CBS 2’s Vince Gerasole reported Tuesday morning that the Northlight will be hosting the production “Woody Sez,” devised by David Lutken and Nick Corley and starring Lutken, through Oct. 21.
The theater describes the production as a musical portrait, featuring Guthrie’s many “stirring ballads and joyous anthems,” as well as chronicling his life and musical legacy.
Lutken says Guthrie has earned his self-description as the poet of the people.
“He was born in Oklahoma, grew up in Texas, and was a victim – like millions of other people there – of the Dust Bowl and the drought and the Depression in the 1930s, and he began writing songs with funny lyrics,” such as, “So Long, It’s Been Good to Know You,” Lutken said.
But Guthrie’s lyrics were also rooted in a social conscience that inspired many musicians of future generations, including Bob Dylan and Bruce Springsteen, Lutken said. It also inspired former Rage against the Machine guitarist Tom Morello, who hosted a centennial celebration of Guthrie’s music at the Metro in Wrigleyville this past spring.
“Woody Sez” premiered in Scotland, and so far has had its greatest exposure on the other side of the Atlantic, Lutken said.
“We’ve actually played more in Great Britain and in Europe than we have in the United States,” he said.
And there is no shortage of interest in Guthrie’s work among European audiences, Lutken said.
“It’s kind of interesting – to me, I think it is because a certain portion of the population, anyway, they’re very interested in American art of all stripes, and they also find it a little bit exotic, I guess, because it’s really music that came from the British Isles, and then came to the United States, and now is going back,” he said.

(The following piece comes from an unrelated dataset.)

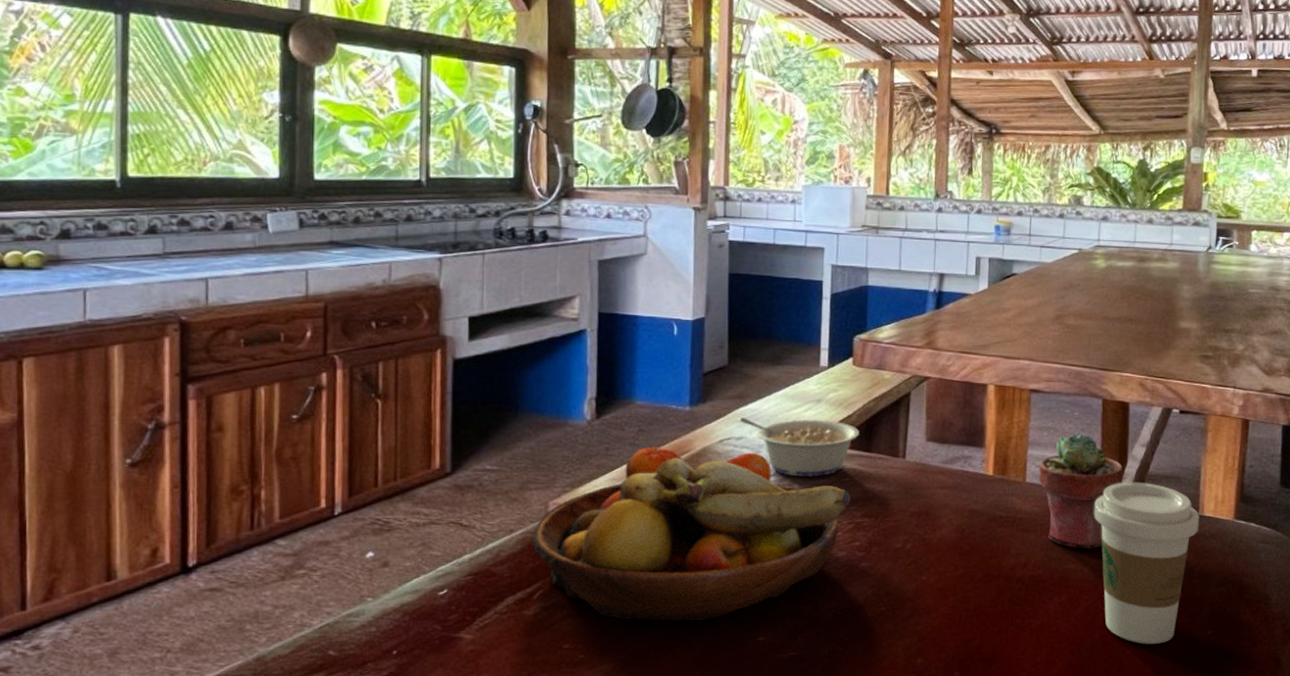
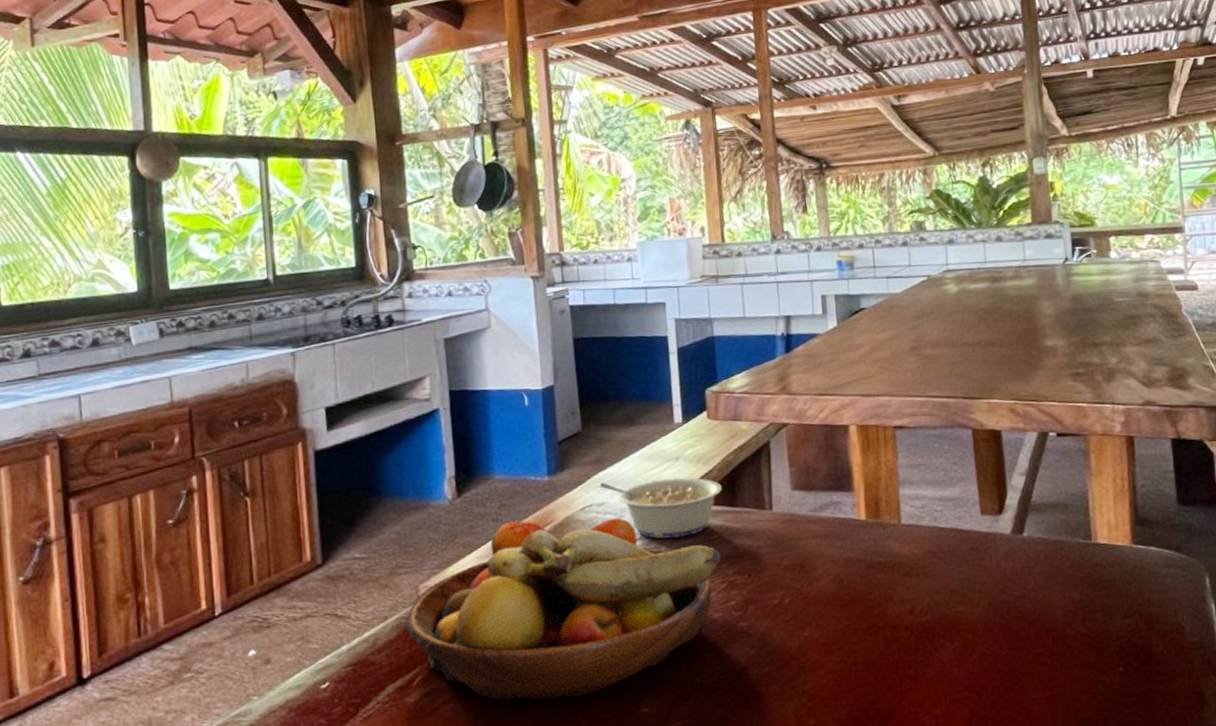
potted succulent: present [1038,433,1124,549] -> none [912,467,1005,590]
coffee cup: present [1094,482,1200,644] -> none [977,513,1095,687]

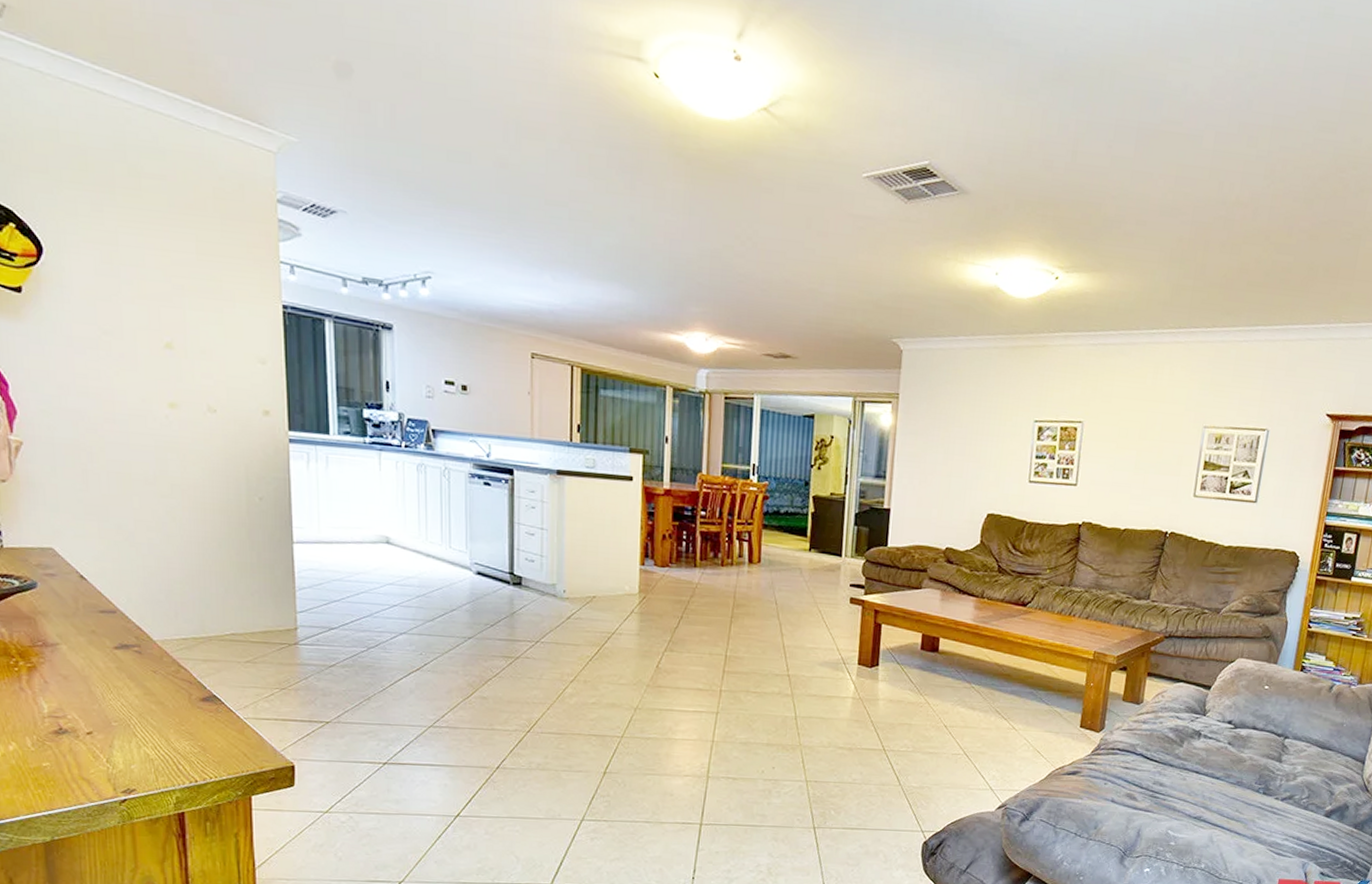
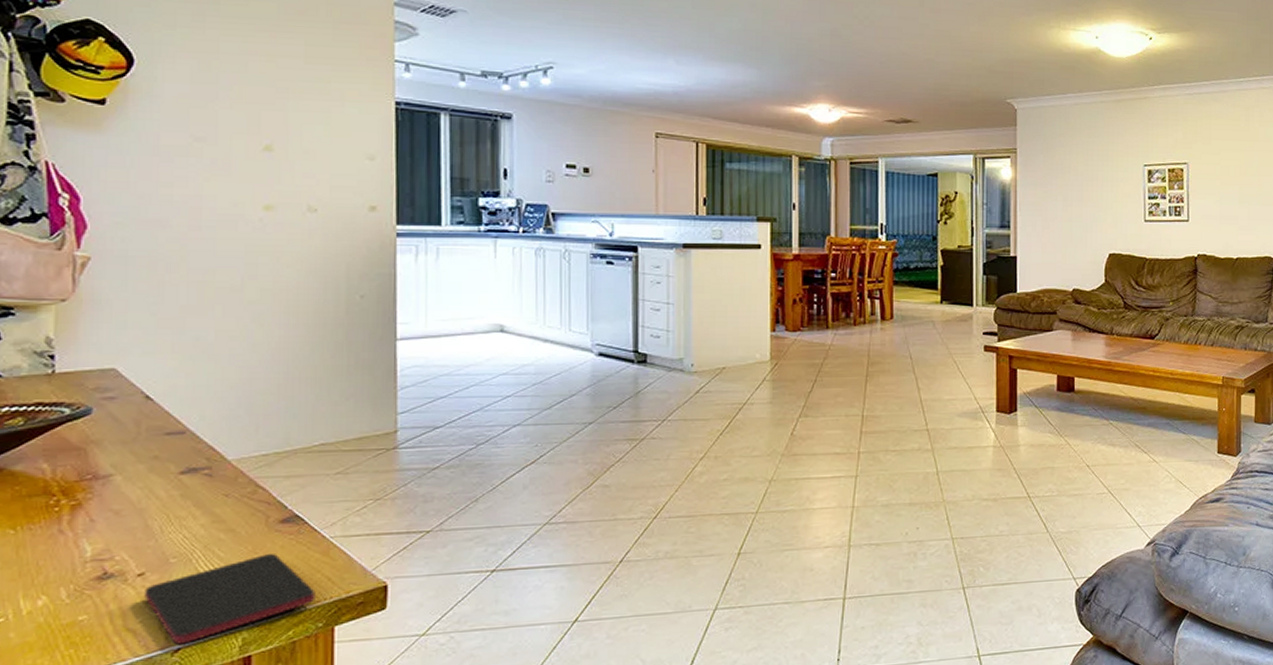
smartphone: none [94,727,234,796] -> present [145,554,315,645]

Woody Guthrie would have turned 100 on July 14 of this year. He learned folk songs while traveling with migrant workers from Oklahoma to California during the Great Depression, and later joined Pete Seeger and other legends in New York City’s leftist folk music community during the 1940s.
He served as a Merchant Marine during World War II before returning to New York. He died of Huntington’s disease at the age of 55 on Oct. 3, 1967.
The Northlight Theatre is located at 9501 Skokie Blvd. in Skokie.